Старик и юноша умолкли.
— Хватит, хватит, — сказал дядюшка. — Уберем этот стол, он нам мешает.
Мишель помог дяде, и столовая в мгновение ока снова стала библиотекой.
— Ну же, дядюшка? — начал Мишель.
— А теперь — за десерт, — подхватил дядя, указывая на заполненные книгами полки.
— Ко мне возвращается аппетит, — отозвался Мишель, — набросимся теперь на пищу иного рода.
Дядя и племянник с одинаково молодым задором принялись перелистывать книги, переходя от одной полки к другой, но г-н Югенен быстро положил конец этому беспорядочному рысканию.
— Иди сюда, — сказал он Мишелю, — начнем сначала; сегодня чтение не входит в программу, мы будем обозревать и беседовать. Это будет скорее парад, нежели сражение; представь себе Наполеона во дворе Тюильри, а не на поле Аустерлица. Заложи руки за спину, мы пройдем вдоль рядов.
— Я следую за вами, дядюшка.
— Сын мой, приготовься к тому, что перед тобой продефилирует самая прекрасная армия в мире: ни одна другая страна не смогла бы выставить подобную ей — армию, которая одержала бы столько блестящих побед над варварством.
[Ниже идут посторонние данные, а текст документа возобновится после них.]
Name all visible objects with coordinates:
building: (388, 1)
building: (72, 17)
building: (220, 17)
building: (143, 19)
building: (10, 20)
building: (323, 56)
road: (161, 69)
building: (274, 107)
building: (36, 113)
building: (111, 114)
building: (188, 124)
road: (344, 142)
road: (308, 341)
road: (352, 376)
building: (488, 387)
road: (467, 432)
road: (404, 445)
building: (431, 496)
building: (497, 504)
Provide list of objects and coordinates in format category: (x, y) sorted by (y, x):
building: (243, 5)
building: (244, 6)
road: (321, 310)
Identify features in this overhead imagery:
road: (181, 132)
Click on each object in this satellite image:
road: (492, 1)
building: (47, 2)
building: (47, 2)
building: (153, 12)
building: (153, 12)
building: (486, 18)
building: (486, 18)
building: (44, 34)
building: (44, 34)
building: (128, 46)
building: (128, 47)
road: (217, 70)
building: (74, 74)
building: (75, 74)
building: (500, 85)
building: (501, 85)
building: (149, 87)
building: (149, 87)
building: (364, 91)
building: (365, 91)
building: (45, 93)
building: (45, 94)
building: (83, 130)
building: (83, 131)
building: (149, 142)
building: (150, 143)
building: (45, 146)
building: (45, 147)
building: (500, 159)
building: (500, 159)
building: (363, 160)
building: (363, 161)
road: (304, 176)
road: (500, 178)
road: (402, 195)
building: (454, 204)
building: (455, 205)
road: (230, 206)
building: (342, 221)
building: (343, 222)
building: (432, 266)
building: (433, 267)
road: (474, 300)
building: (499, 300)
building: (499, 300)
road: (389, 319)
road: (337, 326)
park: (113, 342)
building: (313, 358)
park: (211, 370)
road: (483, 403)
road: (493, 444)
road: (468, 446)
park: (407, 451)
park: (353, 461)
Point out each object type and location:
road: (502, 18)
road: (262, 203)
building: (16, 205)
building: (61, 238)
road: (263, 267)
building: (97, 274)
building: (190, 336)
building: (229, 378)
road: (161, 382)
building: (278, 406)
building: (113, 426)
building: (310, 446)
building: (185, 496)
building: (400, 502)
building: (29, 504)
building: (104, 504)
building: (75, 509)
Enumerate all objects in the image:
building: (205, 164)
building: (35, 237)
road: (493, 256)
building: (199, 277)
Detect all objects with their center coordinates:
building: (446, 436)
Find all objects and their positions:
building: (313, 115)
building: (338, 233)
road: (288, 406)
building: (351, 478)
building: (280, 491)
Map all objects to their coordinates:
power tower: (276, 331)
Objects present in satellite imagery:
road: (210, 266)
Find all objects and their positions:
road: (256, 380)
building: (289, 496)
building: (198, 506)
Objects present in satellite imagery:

— Великая армия Словесности.
— Взгляни на первую полку, вот стоят одетые в латы красивых переплетов наши старые ворчуны XVI века: Амьо, Ронсар, Рабле, Монтень, Матюрен Репье. Они верно несут стражу, и по сию пору их изначальное влияние присутствует в нашем прекрасном французском языке, чьи основы заложили именно они. Но, надо признать, они сражались больше за идею, чем за форму. А вот рядом с ними генерал, отличавшийся прекрасным, неподражаемым мужеством; но, главное, он усовершенствовал бывшее тогда в ходу оружие.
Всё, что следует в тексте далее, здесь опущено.